Fiquei com algumas: um lava-loiça que desce do céu tem um nexo secreto que eu não descrevo, mas compreendo. Limpa-se, mas não está sujo: a limpeza tem o fim dentro de si. Pensei: esfregar um lava-loiça metalizado, com uma palha-de-aço metalizada, um vestido que parece um emblema, metalizado, que parece um signo do esfregão – de repente, todas as superfícies são reflectintes (outra palavra da FLUP), e depois ainda a água que te faz ver-te reflectida a lavar o cabelo. Se tudo é reflectinte, o lugar onde começa desaparece, ou distancia-se, ou aniquila-se. A Marguerite Porete – Lembras-te dela? Uma beguina filósofa (obviamente atirada à fogueira)? Regresso: – ela escreveu O espelho das almas simples e aniquiladas e que permanece somente na vontade e no desejo do amor. Ela dizia que para acedermos à verdade – que nela é deus, mas também é liberdade, – devemos aniquilar-nos, anular-nos até sermos como um espelho, para podermos reflectir.
(Agora pensei na tua palavra, “socialização”, como se nos pudéssemos descascar dela. Se não for tu.)

Volto. A Era deu-nos imagens reflectintes, como se o significado estivesse tão longe que só assim pudéssemos ir buscá-lo. Como a luz que chega hoje da estrela morta há milhares de anos. Como nas interpretações de sonhos da psicanálise antiga, a procurar sinais, provas de um crime original que explicaria tudo.

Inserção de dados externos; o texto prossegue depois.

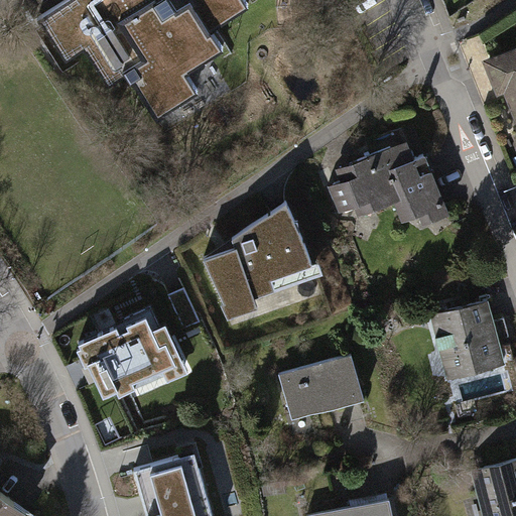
[(66,0),(36,19),(63,60),(83,47),(108,86),(129,72),(158,117),(199,91),(186,73),(224,48),(212,29),(249,5),(245,0),(66,0)]
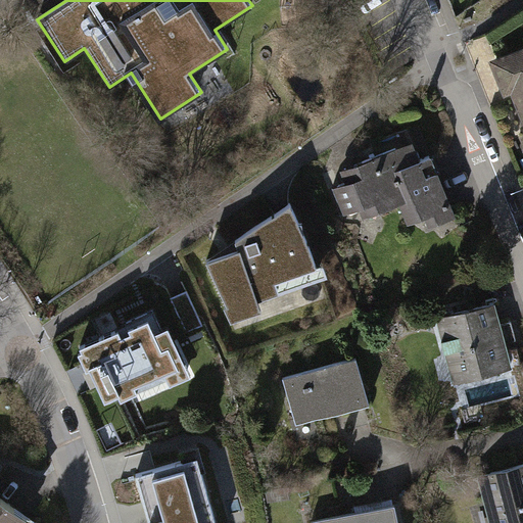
[(522,49),(489,62),(503,97),(512,94),(522,125),(522,49)]
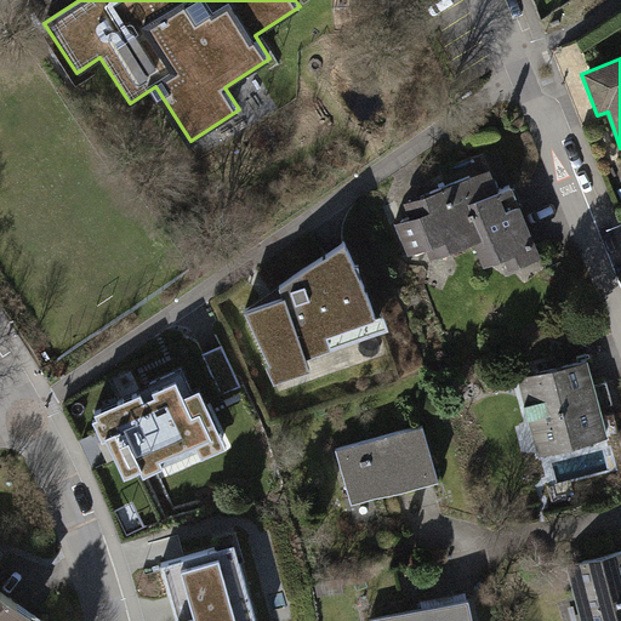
[(392,226),(404,256),(422,249),(427,261),(471,244),(480,268),(495,263),(501,275),(543,257),(513,184),(497,191),(483,153),(448,167),(454,183),(400,204),(406,220),(392,226)]
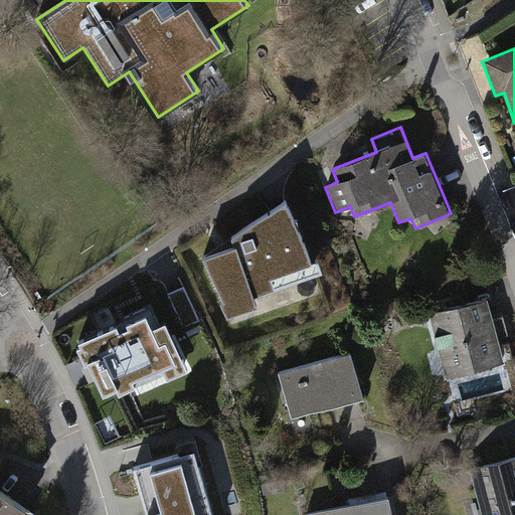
[(201,258),(227,318),(256,307),(252,297),(322,274),(318,263),(312,264),(286,200),(229,238),(232,246),(201,258)]
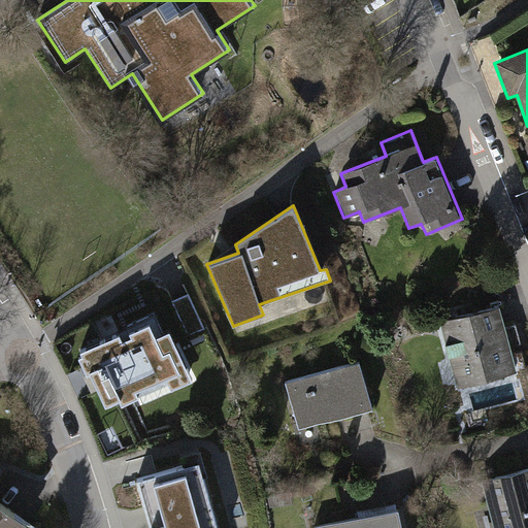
[(499,306),(440,322),(458,388),(517,372),(499,306)]
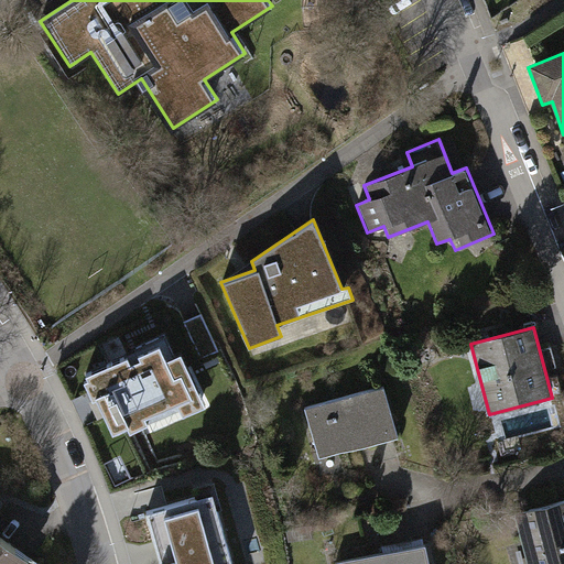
[(183,411),(198,403),(173,350),(165,355),(159,342),(141,350),(143,355),(130,361),(127,354),(87,373),(115,431),(128,424),(131,431),(147,423),(143,416),(177,400),(183,411)]
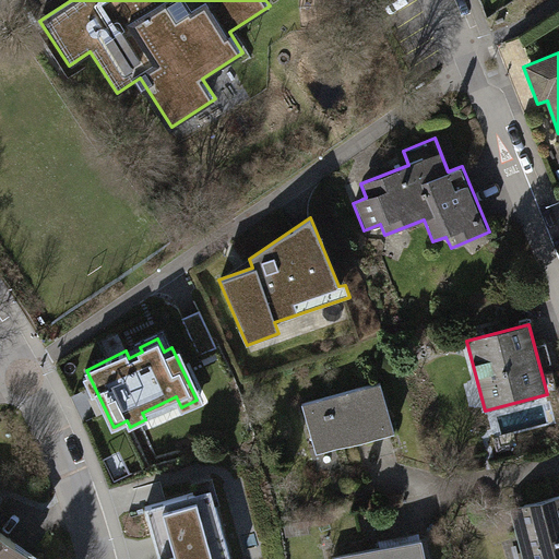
[(381,382),(301,405),(317,455),(395,433),(381,382)]
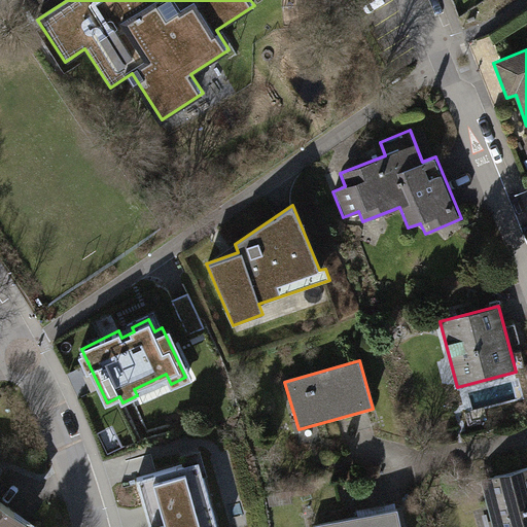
[(215,526),(198,462),(137,480),(149,526),(215,526)]
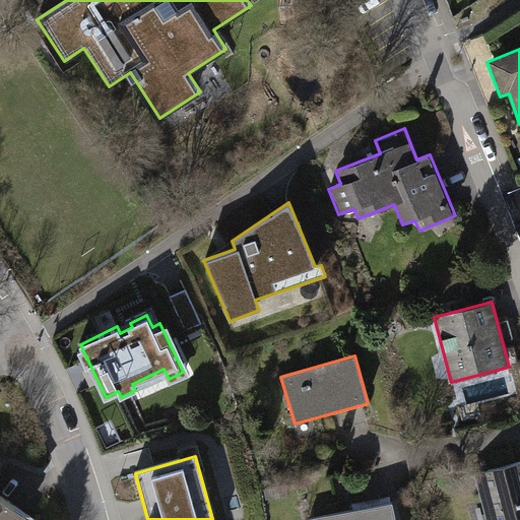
[(519,519),(519,461),(474,473),(486,519),(519,519)]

A luz ficou comigo: olhei para outro lado, para outra cena, para a sombra, para o reflexo, para o tremer. E esse caminho de sentido também tem a incoerência das imagens dos sonhos que o cérebro nos oferece – que escapam ao nosso cérebro. Uma espécie de desfile dissociativo. Não sei, faz sense?

Pensei: o que faço destas imagens? E não tenho outra solução: vejo-as.

Olha, temos de repetir. Espera por mim no balcão do bar do hotel.


Raquel

P. S.: Afinal fui ler a sinopse. Alguma coisa se aniquila. Alguma coisa se mata. Talvez por isso reflicta.

Durante os Festivais Gil Vicente 2025, estará ativo o "Hipertexto", que nos acompanhará ao longo de duas semanas, colocando artistas (12 vozes do panorama teatral português) a dialogar entre si, em formato de uma imaginada correspondência por escrito, a partir de um espetáculo que tenham presenciado no âmbito do festival. É assim esperado que novas portas se abram para outros mundos, outros modos de ver, num tempo em que escasseia a escrita sobre espetáculos para lá da nota de agenda e da nota de intenções criativa.
O Coffeepaste publica dois desses diálogos.